This time it’s for real.
Convicted felon David Scott Cacchione, who was barred from the brokerage industry in 2009 for helping orchestrate a $100 million fraud scheme, has been barred again by the Securities and Exchange Commission after he tried, while still incarcerated, to re-enter the securities industry through a registered investment adviser.
Mr. Cacchione, 50, attempted, as others barred from the brokerage industry have, to play on the dual licensing of brokers and investment advisers to resurrect a career in the securities industry.
Mr. Cacchione pleaded guilty in 2009 to securities fraud for pledging the securities of unknowing clients to secure more than $45 million in personal loans for a friend. The scheme eventually resulted in almost $47 million in losses, according to the FBI. He also engaged in unauthorized trading in the accounts of clients, including a local children’s charity and an elderly widow, according to the SEC.
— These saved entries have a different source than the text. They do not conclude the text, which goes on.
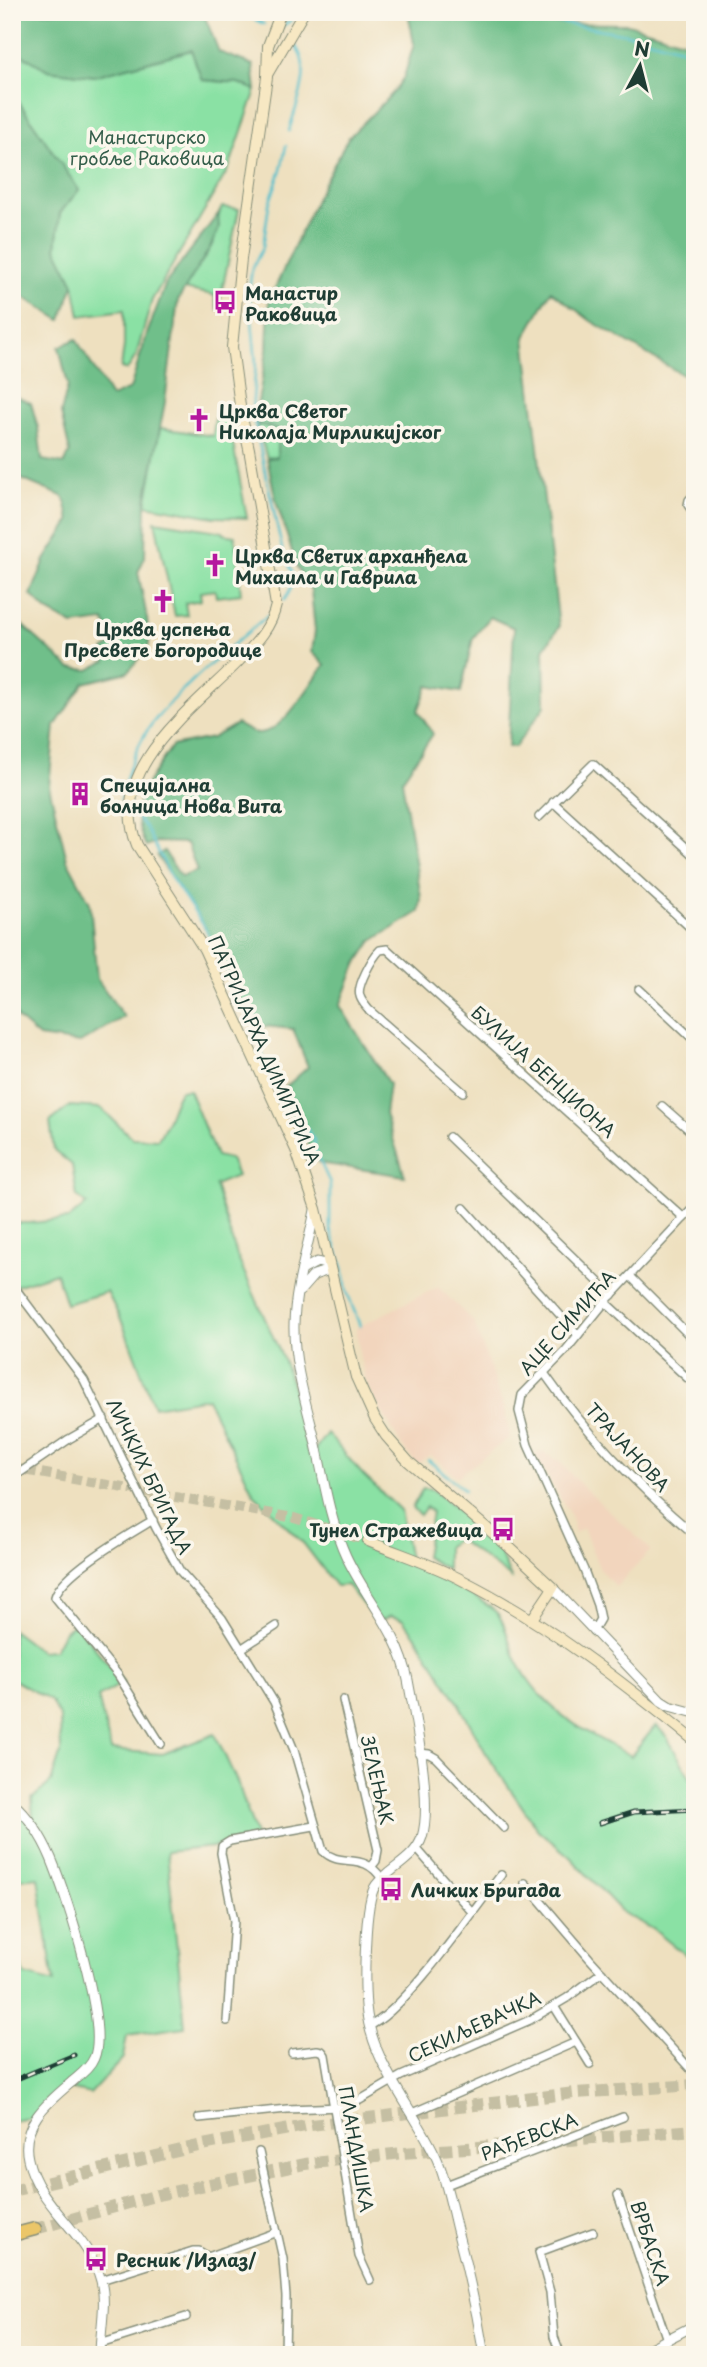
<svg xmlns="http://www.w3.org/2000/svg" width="707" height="2367" viewBox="0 0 707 2367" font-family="'Playpen Sans',sans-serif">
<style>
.built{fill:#f2d5bd}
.green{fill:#8ae1a4;stroke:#548f6c;stroke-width:2}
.forest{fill:#6fbf8a;stroke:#477e5f;stroke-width:2}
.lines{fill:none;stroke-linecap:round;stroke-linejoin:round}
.stream{stroke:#52bfcb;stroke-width:2.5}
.secondary-tunnel{stroke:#c5bfa3;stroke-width:10;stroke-dasharray:10 5;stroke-linecap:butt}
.motorway-tunnel{stroke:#c5bfa3;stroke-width:12;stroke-dasharray:12 6;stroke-linecap:butt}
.minor-casing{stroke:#868e7a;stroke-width:10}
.tertiary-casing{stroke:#868e7a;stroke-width:11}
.secondary-casing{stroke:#868e7a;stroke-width:12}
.motorway-casing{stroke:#868e7a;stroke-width:15}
.minor{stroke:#fff;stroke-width:7}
.tertiary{stroke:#fff;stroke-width:9}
.secondary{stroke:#f7e8c3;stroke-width:10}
.motorway{stroke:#ebc669;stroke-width:12}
.rail-casing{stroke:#1f3d34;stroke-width:5}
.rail{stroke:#fbf7ec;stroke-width:2.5;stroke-dasharray:8;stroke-linecap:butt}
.labels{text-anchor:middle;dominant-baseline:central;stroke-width:7;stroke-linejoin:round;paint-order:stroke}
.park-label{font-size:18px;fill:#345e4a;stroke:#fbf7ec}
.poi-label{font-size:18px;font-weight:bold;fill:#1f3d34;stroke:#fbf7ec;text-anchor:start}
.street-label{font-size:18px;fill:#1f3d34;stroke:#fbf7ec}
</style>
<rect width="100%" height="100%" fill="#fbf7ec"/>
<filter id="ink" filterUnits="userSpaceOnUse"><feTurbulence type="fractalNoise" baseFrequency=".0143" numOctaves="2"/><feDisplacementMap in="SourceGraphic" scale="14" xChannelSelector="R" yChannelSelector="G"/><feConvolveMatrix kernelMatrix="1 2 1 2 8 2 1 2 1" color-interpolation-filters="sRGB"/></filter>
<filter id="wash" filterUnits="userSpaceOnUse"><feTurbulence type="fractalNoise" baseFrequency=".00686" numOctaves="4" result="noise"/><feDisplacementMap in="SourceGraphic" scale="28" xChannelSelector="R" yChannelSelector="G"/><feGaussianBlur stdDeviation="1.57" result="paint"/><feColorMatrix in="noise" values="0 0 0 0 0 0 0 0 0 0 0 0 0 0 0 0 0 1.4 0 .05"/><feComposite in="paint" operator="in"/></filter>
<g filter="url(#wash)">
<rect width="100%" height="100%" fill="#eee0bf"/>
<g class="built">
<path d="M438,1287L474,1322L505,1411L510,1437L457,1477L431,1455L417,1464L402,1446L368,1387L360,1358L356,1328Z"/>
<path d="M542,1452L559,1461L584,1488L651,1550L616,1587L600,1570L583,1528L575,1533L570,1514L534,1454Z"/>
</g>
<g class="green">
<path d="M12,49L48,70L94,76L192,50L202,80L238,83L256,90L229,168L152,300L136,356L127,370L121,368L124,346V310L80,316L74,284L56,249L60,213L78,190L12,92Z"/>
<path d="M222,207L239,209L218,310L214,295L184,289C193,274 204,260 212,245C218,232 216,217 222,207Z"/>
<path d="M216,410L227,412L247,518L214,517L146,505L160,428L213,436Z"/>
<path d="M257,424L277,429V457L267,458Z"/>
<path d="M155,521L223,532L224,534L235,536L241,594L216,597L215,590L200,592L201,600L185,603L187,615L175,616Z"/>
<path d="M189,1090L216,1156L230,1159L237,1176L215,1185L237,1256L283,1359L299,1404L304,1437L310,1456L327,1433L363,1475L400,1510L410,1565C438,1579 471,1591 496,1612C505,1620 510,1648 517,1661C544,1712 582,1730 631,1756L656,1725L667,1737L695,1786V1963L653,1929L623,1913L569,1856L538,1830L487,1755L459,1704L417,1638L403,1620L391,1616L377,1622L347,1585L336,1586L304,1544L254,1494L207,1398L154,1407L122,1322L107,1292L66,1304L56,1273L15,1286L22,1296L12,1300V1223H30L68,1219L87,1204L77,1197L72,1165L54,1150L50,1122L70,1106L101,1108L132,1138L158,1139C168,1124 171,1107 180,1091Z"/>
<path d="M423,1488L432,1489L494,1540L511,1578L458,1539L447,1546V1569L425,1557L432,1512L426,1507L420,1515L412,1508Z"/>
<path d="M75,1623L123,1683L98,1697L111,1750L162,1754L215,1734L239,1786L256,1836L222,1846L167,1852L185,2027L127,2035L123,2058L90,2094L65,2088L37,2117L12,2121V1920L19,1960L25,1975L54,1983L38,1877L12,1880V1802L33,1824L32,1799L51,1782L61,1751L60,1718L51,1701L12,1679V1630L40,1651L54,1650L63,1633Z"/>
</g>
<g class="forest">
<path d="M12,12H203L219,52L253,65L256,90L238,83L202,80L191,50L94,76L48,70L12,49Z"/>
<path d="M408,12H489L536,23L628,24L695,45V382L591,321L551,291L525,337L559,627L544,649L545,706L515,747H508L514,628L490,617L473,638L461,692L428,686L418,711L433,734L402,780L421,898L419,912L372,941L356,965L340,1006L389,1084L385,1114L405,1176L319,1163L279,1093L308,1067L293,1029L253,1025L204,926L157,856L164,851L181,877L197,871L187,843L157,842L146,846C124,803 149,782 172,746L212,738L237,724C243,727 249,732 257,733C283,735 310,683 325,665L312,652L315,631L311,590L297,567L276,501L267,458L277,457V429L257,424L256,413L267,351L269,301L319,193L348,138L392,94L404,77L414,44Z"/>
<path d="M12,92L79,190L60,213L56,248L74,284L61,320L12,290Z"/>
<path d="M218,214L219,228L211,246L178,300L165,402L146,501L145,557L138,572L147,618L149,645L128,672L84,683L55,726L49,786L67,860L90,903L97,979L124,1017L80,1043L39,1037L17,1018L12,1002V616L70,668L89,670L106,661L104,650L116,641L104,621L73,625L47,611L31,595L45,560L70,521L64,497L12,475V395L31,403L38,428L42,460L64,464L70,452L61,413L68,385L59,347L76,339L111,397L130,389L147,334L166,283Z"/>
</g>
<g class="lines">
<g class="stream">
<path d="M239,12L264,24"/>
<path d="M497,12L633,35L695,52"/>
<path d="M279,28L292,20"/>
<path d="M289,131C297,100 316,68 291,40"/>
<path d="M284,600C298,581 294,572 283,553L252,411L256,363L249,290L252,269L263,247L269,204L281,170L286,146"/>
<path d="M120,800C127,774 135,747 151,725C181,686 230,648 267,616"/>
<path d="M134,814L146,828L172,879L204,926L231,980"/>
<path d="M255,1016L262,1034L261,1051L273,1079L314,1140L316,1153L330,1183V1229L343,1268L347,1292L360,1326"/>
<path d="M428,1460L465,1490"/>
</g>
</g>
</g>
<g filter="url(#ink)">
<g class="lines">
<path class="secondary-tunnel" d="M12,1468L294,1518L368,1541"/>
<g class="motorway-tunnel">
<path d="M12,2191L202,2145L311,2125L574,2093L695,2085"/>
<path d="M35,2229L158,2195L305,2164L403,2153L695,2130"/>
</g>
<g class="minor-casing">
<g id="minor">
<path d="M695,494L689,500L688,505L695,515"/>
<path d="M553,802L695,932"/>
<path d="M539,817L593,764L695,856"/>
<path d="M639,989L695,1041"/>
<path d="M463,1092L369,1010C366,1006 361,1001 360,996C356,986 373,957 380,950L387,949L684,1218"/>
<path d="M662,1106L695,1135"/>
<path d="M449,1137L612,1295"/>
<path d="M464,1208L578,1335"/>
<path d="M630,1276L695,1341"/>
<path d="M12,1284L84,1380L156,1528L180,1571L222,1618L274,1702L294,1750L323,1851C341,1869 363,1850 382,1879"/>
<path d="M605,1302L695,1385"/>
<path d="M544,1373C586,1433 639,1488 695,1535"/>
<path d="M12,1478L69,1439L104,1419"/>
<path d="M153,1520C130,1534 61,1573 55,1597L118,1675L161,1744"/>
<path d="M593,1631L600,1619L597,1605L584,1570L528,1445L519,1411L522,1395L566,1350L605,1302L695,1206"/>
<path d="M241,1649L276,1626"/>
<path d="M343,1700L378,1850L376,1861L372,1866"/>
<path d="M419,1753L429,1754L436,1758L504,1828"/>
<path d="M417,1849L472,1912"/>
<path d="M525,1883L590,1959L695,2074"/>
<path d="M554,2006L590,2064"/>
<path d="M227,2021L234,1921L221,1853L222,1846L230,1841L314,1826"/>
<path d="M369,2026C403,2013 475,1908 501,1875"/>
<path d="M292,2053L317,2050L322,2051L325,2055L359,2256L370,2280"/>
<path d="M412,2113L576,2042"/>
<path d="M199,2118L287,2109L341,2107L360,2100L401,2076L530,2020L567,1998L602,1972"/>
<path d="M259,2152L283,2259L286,2297L285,2355"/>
<path d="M446,2185L623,2117"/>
<path d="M618,2195L667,2340"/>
<path d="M101,2280L193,2251H199L208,2257L277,2232"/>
<path d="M100,2344L186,2317"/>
<path d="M561,2355L554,2337L550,2292L539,2252L593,2232"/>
</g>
</g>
<g class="tertiary-casing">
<g id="tertiary">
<path d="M315,1210C308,1248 295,1286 294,1324C293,1364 307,1406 316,1444C324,1481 330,1521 346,1556C366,1599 399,1632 408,1680C415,1719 433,1802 422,1837C415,1859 390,1868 376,1885C364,1900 364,1984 366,2006C371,2064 414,2108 437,2159C447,2182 451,2206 457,2230C468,2271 477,2312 484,2355"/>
<path d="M302,1270L317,1262L328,1265"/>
<path d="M300,1291L314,1275L329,1270"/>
<path d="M553,1588L661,1701L669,1706L695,1713"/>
<path d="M12,1802C29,1817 42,1837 51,1858C66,1894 109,2025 94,2058C90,2068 81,2074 73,2081C48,2102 20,2124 28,2159C38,2207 89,2233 101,2281C107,2304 100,2331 100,2355"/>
<path d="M637,2355L695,2325"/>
</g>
</g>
<g class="secondary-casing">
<g id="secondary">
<path d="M281,12L268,46L267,77L241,259L232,347L241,413L249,449L276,605C271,629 254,645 238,662C191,710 106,769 137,845L204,949L296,1150L316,1209L356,1377L375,1419L386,1436L408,1461L509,1547L553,1588L532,1619"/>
<path d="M268,73L304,12"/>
<path d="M368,1541C399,1554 432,1564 462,1580C547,1623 621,1681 695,1741"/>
</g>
</g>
<g class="motorway-casing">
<path id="motorway" d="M12,2235L35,2229"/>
</g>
<use href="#minor" class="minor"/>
<use href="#tertiary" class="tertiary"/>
<use href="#secondary" class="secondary"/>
<use href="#motorway" class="motorway"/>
<g class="rail-casing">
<g id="rail">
<path d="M600,1823L634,1812L695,1809"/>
<path d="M12,2081L74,2055"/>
</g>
</g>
<use href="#rail" class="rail"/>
</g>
</g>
<defs>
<g id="bus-bare" transform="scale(1.89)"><path d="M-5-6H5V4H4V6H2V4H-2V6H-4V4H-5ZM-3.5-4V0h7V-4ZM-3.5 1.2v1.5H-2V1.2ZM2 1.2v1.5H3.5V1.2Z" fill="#b5179e" stroke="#fbf7ec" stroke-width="2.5" paint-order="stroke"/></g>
<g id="church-bare" transform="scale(1.89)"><path d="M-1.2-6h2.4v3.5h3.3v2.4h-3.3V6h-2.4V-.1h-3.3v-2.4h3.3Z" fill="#b5179e" stroke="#fbf7ec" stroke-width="2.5" paint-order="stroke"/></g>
<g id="building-bare" transform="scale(1.89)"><path d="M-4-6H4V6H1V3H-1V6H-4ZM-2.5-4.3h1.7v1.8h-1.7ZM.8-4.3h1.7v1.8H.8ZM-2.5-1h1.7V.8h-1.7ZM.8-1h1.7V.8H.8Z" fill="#b5179e" stroke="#fbf7ec" stroke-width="2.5" paint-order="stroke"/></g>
</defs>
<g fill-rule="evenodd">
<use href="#bus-bare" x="225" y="302"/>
<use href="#church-bare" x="199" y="420"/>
<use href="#church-bare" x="215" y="565"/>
<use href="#church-bare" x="163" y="601"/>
<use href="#building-bare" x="80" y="794"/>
<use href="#bus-bare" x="503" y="1529"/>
<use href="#bus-bare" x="391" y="1889"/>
<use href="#bus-bare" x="96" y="2259"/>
</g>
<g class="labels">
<g class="park-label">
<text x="147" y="136">Манастирско<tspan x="147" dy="21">гробље Раковица</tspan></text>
</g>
<g class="poi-label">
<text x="245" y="292">Манастир<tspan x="245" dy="21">Раковица</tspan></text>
<text x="219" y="410">Црква Светог<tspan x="219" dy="21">Николаја Мирликијског</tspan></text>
<text x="235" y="555">Црква Светих арханђела<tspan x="235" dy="21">Михаила и Гаврила</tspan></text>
<text x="163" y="628" text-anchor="middle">Црква успења<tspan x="163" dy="21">Пресвете Богородице</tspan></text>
<text x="100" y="784">Специјална<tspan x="100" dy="21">болница Нова Вита</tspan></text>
<text x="483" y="1529" text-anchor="end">Тунел Стражевица</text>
<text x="411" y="1889">Личких Бригада</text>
<text x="116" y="2259">Ресник /Излаз/</text>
</g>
<g class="street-label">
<text transform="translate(265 1050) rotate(66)">ПАТРИЈАРХА ДИМИТРИЈА</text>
<text transform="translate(544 1071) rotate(42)">БУЛИЈА БЕНЦИОНА</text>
<text transform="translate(567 1322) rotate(-48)">АЦЕ СИМИЋА</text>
<text transform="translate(628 1447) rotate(47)">ТРАЈАНОВА</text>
<text transform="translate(150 1476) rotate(64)">ЛИЧКИХ БРИГАДА</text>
<text transform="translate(378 1780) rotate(77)">ЗЕЛЕЊАК</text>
<text transform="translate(474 2026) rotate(-25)">СЕКИЉЕВАЧКА</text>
<text transform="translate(529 2136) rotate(-21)">РАЂЕВСКА</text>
<text transform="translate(357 2149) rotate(80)">ПЛАНДИШКА</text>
<text transform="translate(651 2243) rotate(72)">ВРБАСКА</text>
</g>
</g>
<rect width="707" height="2367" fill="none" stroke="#fbf7ec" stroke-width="42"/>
<g transform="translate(640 66) rotate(7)" stroke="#fbf7ec" stroke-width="5" paint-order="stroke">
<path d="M0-5L12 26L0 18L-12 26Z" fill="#1f3d34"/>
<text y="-10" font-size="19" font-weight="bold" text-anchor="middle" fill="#1f3d34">N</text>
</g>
</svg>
Mr. Cacchione was sentenced to 60 months in jail followed by three years of supervised release and ordered to pay nearly $50 million in restitution. According to the SEC, he had paid only $502 of that as of last August.
Last April, while in prison, he registered Montara Capital Management, according to the records of the California Secretary of State. Mr. Cacchione, who was released from prison on June 9, listed the company’s address as a mailbox at a UPS store.
On June 25, he filed an application with the SEC saying that Montara was a registered investment adviser with the state of California and was seeking SEC approval, according to the agency. Montara reported it had one client, a private fund, and expected to raise $100 million in assets within 120 days. Mr. Cacchione owned more than 50% of Montara and was also a managing member and the chief compliance officer, according to the SEC.
The agency responded in September with an order instituting administrative proceedings and seeking to bar Mr. Cacchione once again.
“While Cacchione may prefer that his criminal conviction and permanent injunction has no consequence in these proceedings, his attempts to sweep under the rug his past conduct and unfavorable evidence only strengthen the need to bar him completely from the securities industry,” the SEC said.
An attorney for Mr. Cacchione, Mauricio S. Beugelmans, did not return a call requesting comment on Thursday.
Dan Bernstein, an attorney with MarketCounsel, a firm that helps investment advisers with compliance, said that with no automatic industry-wide ban, investment professionals usually are barred only from their respective channel, depending on whether they were licensed as a broker or investment adviser. The Financial Industry Regulatory Authority Inc., for example, could bar an individual from the brokerage industry, which it regulates, but the SEC also would have to act to bar that individual from being an investment adviser.
The reason for the difference is to give someone who may have violated a brokerage rule a second chance or allow them to maintain their career, albeit in a different role, Mr. Bernstein said.
Still, some brokers manage to stay in the business as investment advisers before eventually being kicked out altogether.
In fact, Mr. Cacchione actually managed to pull off a hat trick by being barred by a third regulator. The state of California’s department of securities regulation barred him from registering as an investment adviser under the state’s securities laws on March 5, shortly after the SEC’s action.
The website for Montara is still active, although it provides no background or contact information.
The story was first reported by SFGate a sister-site of the San Francisco Chronicle.